Le rôle de la Chine à Cuba

L’infrastructure Internet à Cuba a également été construite avec des équipements acquis auprès d’entreprises chinoises. L’organisation suédoise Qurium, dans un rapport publié début 2020, a déclaré avoir détecté le logiciel de gestion de réseau Huawei eSight sur l’internet cubain. Le but du logiciel est d’aider à filtrer les recherches sur le Web, selon cette organisation.

Les dissidents cubains disent que le seul moyen d’accéder aux pages censurées par le gouvernement sur l’île est via un réseau privé virtuel ou VPN, qui trompe le système en lui faisant croire que l’utilisateur se trouve dans un autre pays.

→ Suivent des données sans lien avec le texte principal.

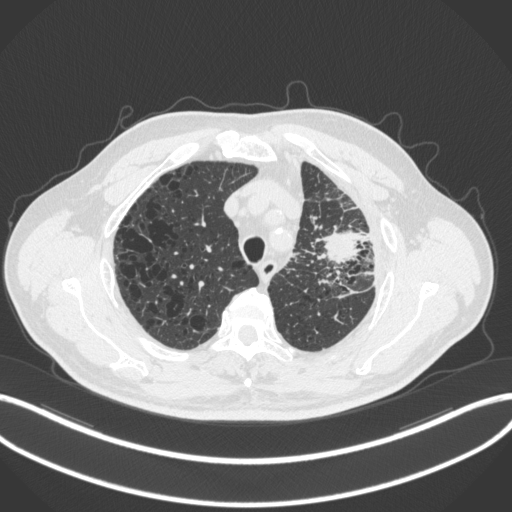
Chest CT, one axial slice. Position 244 of 286 along the scan axis. Lung window (W 1500 / L -600 HU). 512 × 512 image matrix, field of view 400 × 400 mm. Male patient, age 68 years. From the clinical record (not read from this slice): clinical TNM (as recorded): T3 N3 M1.
Outlined on this slice (bounding box drawn by a radiologist):
- lung tumour (recorded histology: adenocarcinoma): bounding box <314,221,362,268> (left, top, right, bottom; pixels)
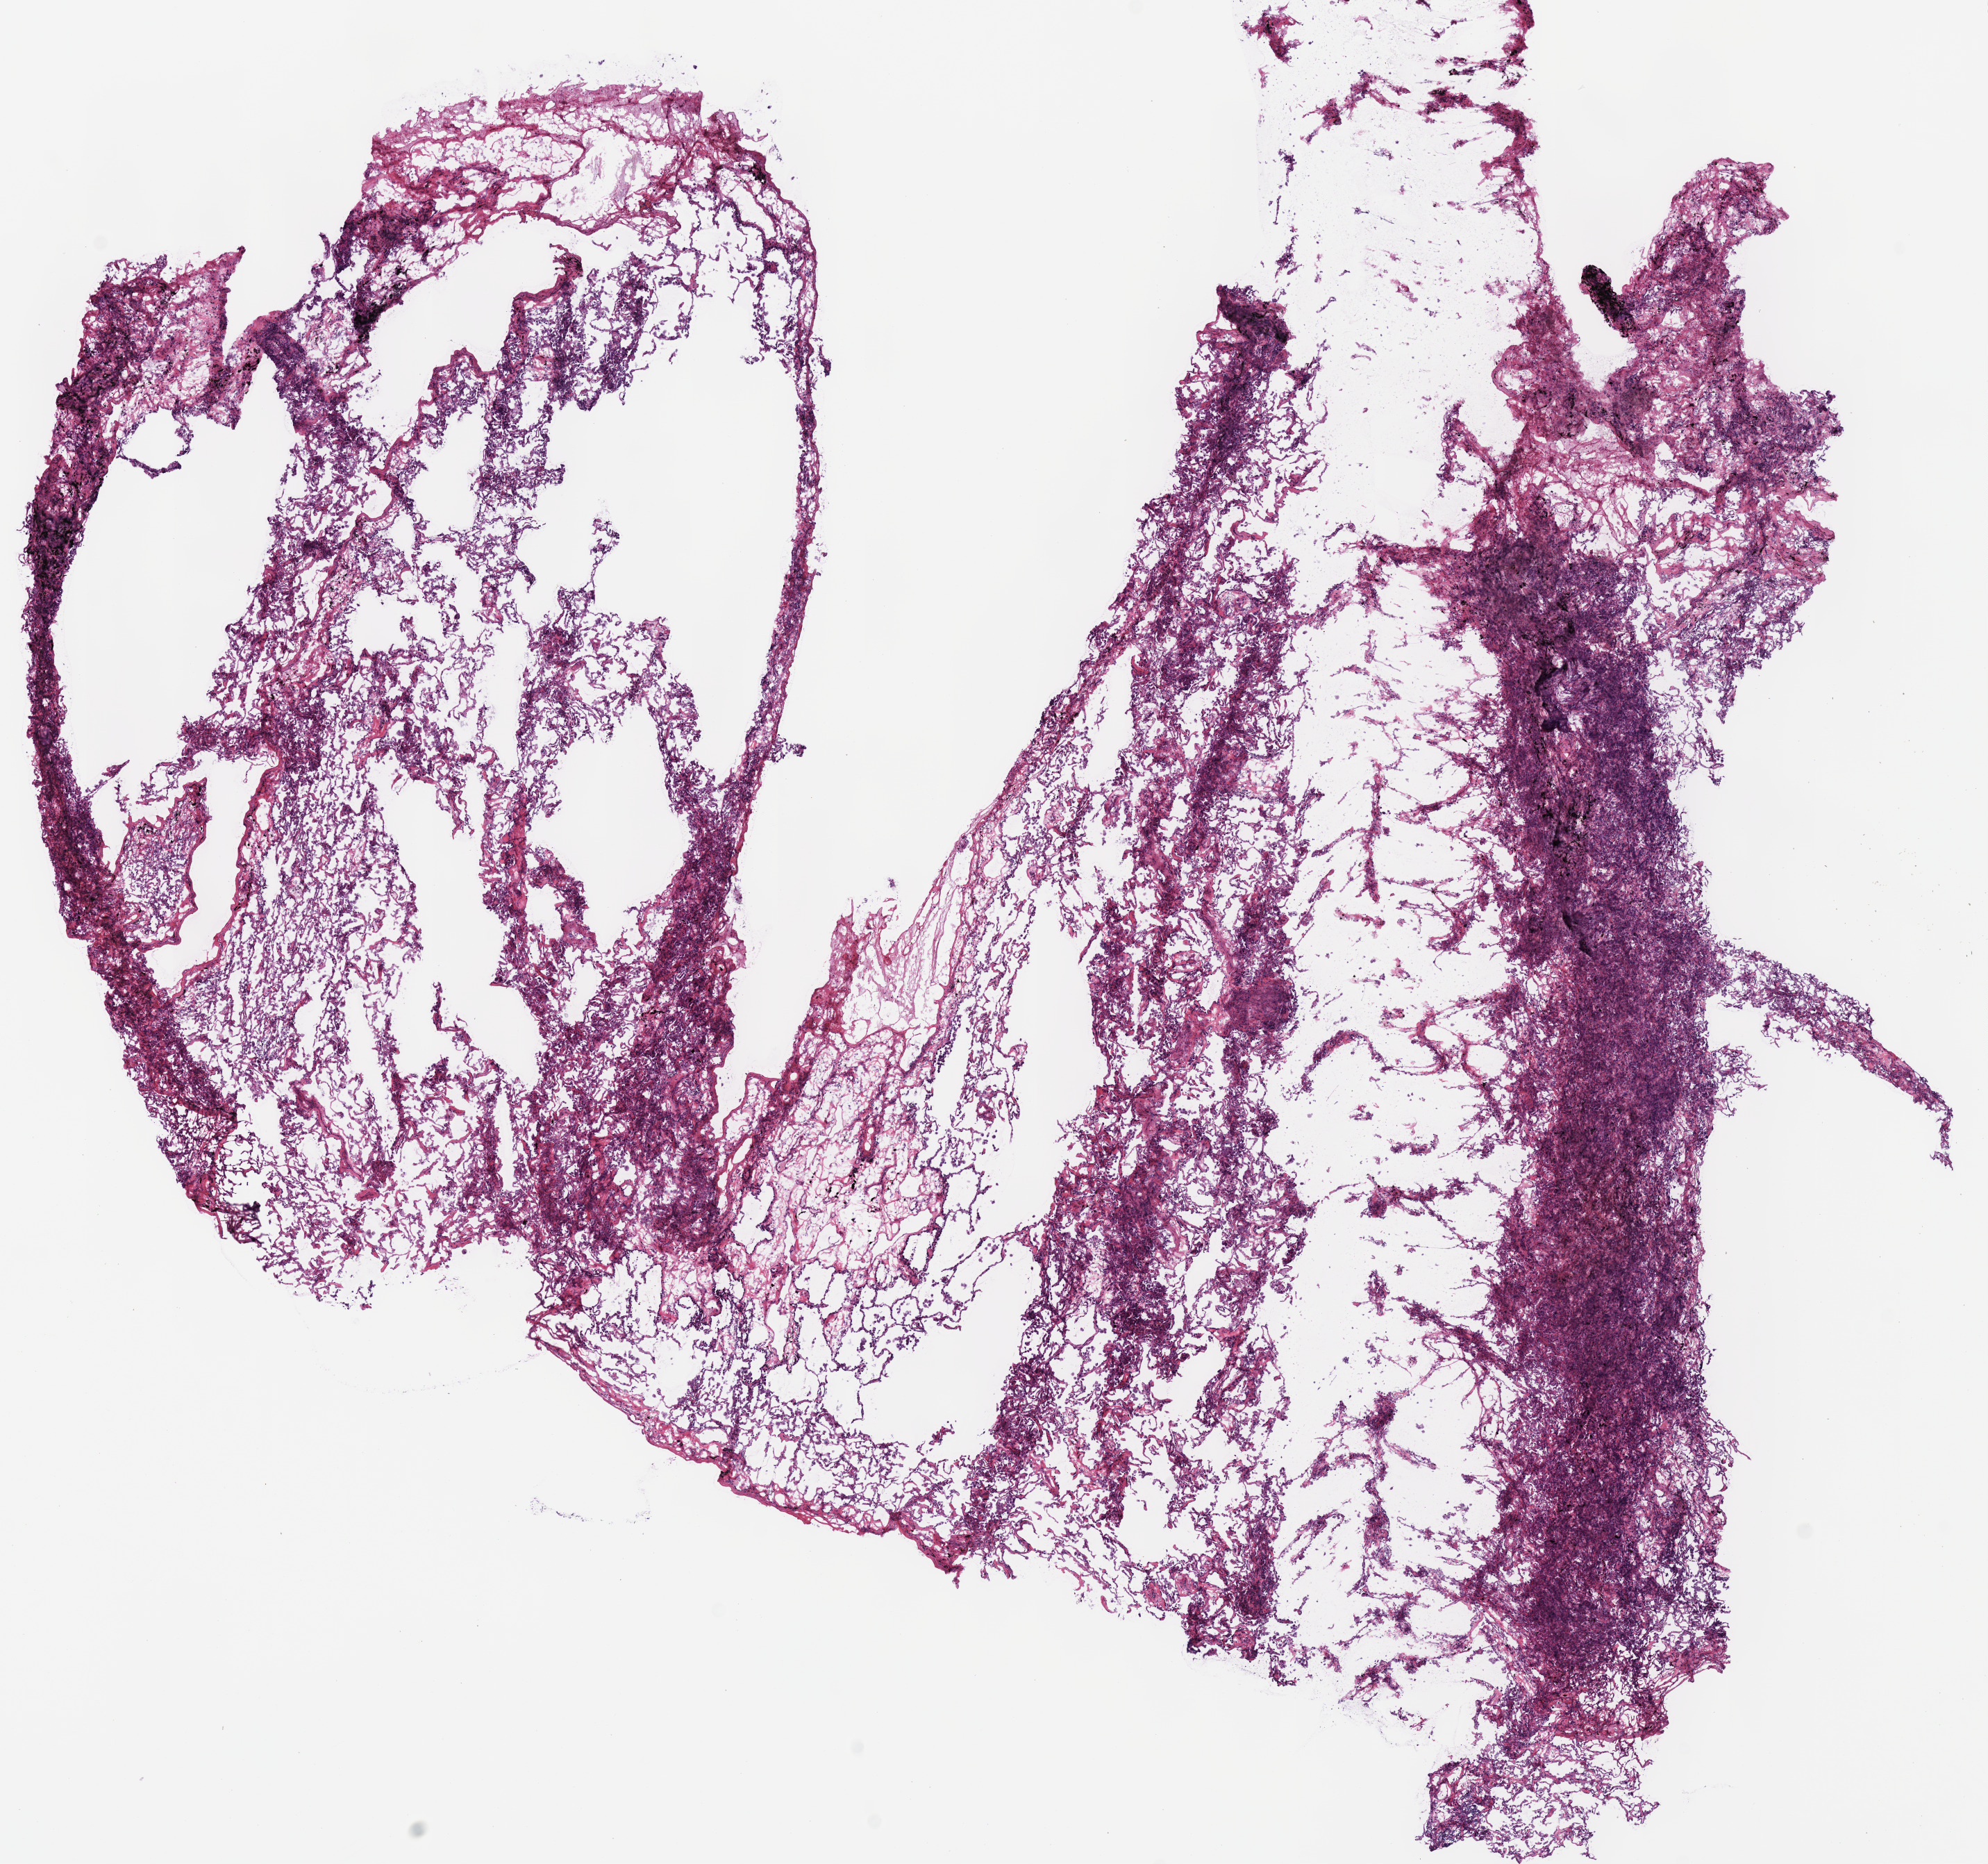
Whole-slide histology image, H&E-stained, whole scanned area (about 11.3 x 10.6 mm, slide scanned at 40x) shown as a low-resolution overview. Frozen section from the top of the tissue portion. Solid tissue normal (non-tumour tissue) sample from the lung. Male patient; age at initial diagnosis 70 years. Infiltration values recorded for this section: lymphocyte infiltration 1%, monocyte infiltration 15%, neutrophil infiltration 0%.
- this section: solid tissue normal (non-tumour) sample from the same patient
- patient diagnosis: Adenocarcinoma, NOS (lower lobe, lung)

C’est « le seul moyen d’accéder à un site Web contrôlé », a déclaré la journaliste Luz Escobar, qui convertit le contenu Web au format PDF ou des newsletters et les envoie par e-mail aux utilisateurs de 14yMedio, un média numérique indépendant qui n’est pas autorisé à télécharger son contenu sur l’Internet. À Cuba, cependant, « peu de gens maîtrisent cette technique », a-t-elle déclaré.

La censure d’Internet à Cuba a fait l’objet d’une enquête en 2017 par l’Open Observatory of Network Interference (OONI), une organisation bénévole qui surveille la censure d’Internet dans le monde. Le groupe a déclaré avoir été en mesure de déterminer qu’une entreprise chinoise avait développé un logiciel pour les portails Wi-Fi publics sur l’île « parce qu’ils ont laissé des commentaires dans le code source en chinois ».

« Nous avons également constaté une large utilisation des équipements Huawei », a déclaré Arturo Filastó, un chef de projet chez OONI qui s’était rendu à Cuba et avait testé divers points de connexion Wi-Fi fournis par le gouvernement.

Voice of America a demandé des commentaires aux trois entités gouvernementales en question – Cuba, le Venezuela et la Chine – mais n’a reçu de réponse d’aucune d’entre elles avant la publication.

La Chine continue de tutorer les pays à « tendance autoritaire »

Dans un rapport de 2021 sur la censure d’Internet, Freedom House a déclaré que des responsables vénézuéliens, ainsi que des représentants de 36 autres pays, dont l’Arabie saoudite et la Syrie, avaient participé à des formations et à des séminaires du gouvernement chinois sur les nouveaux médias et la gestion de l’information.

La Chine a organisé des forums tels que la Conférence mondiale sur Internet en 2017 « où elle transmet ses normes aux gouvernements à tendance autoritaire », conclut le rapport.

Justin Sherman, expert en sécurité de l’information à l’Atlantic Council’s Cyber ​​Statecraft Initiative, a déclaré à VOA que des entreprises chinoises comme Huawei et ZTE ont « été impliquées dans le monde entier, pas seulement au Venezuela, dans la création de programmes de surveillance de la censure sur Internet pour les gouvernements, les services de renseignement et les services de police.

Sherman a déclaré qu’il n’était pas clair si les entreprises chinoises vendaient leur technologie de surveillance à des gouvernements autoritaires uniquement dans un but lucratif. La thèse du rapport 2020 de la Commission des relations du Sénat est qu’il y a un intérêt pour la Chine à aller au-delà de la vente de ses services technologiques pour étendre sa politique « d’autoritarisme numérique dans le monde ».

Cet article provient de la division Amérique latine de VOA.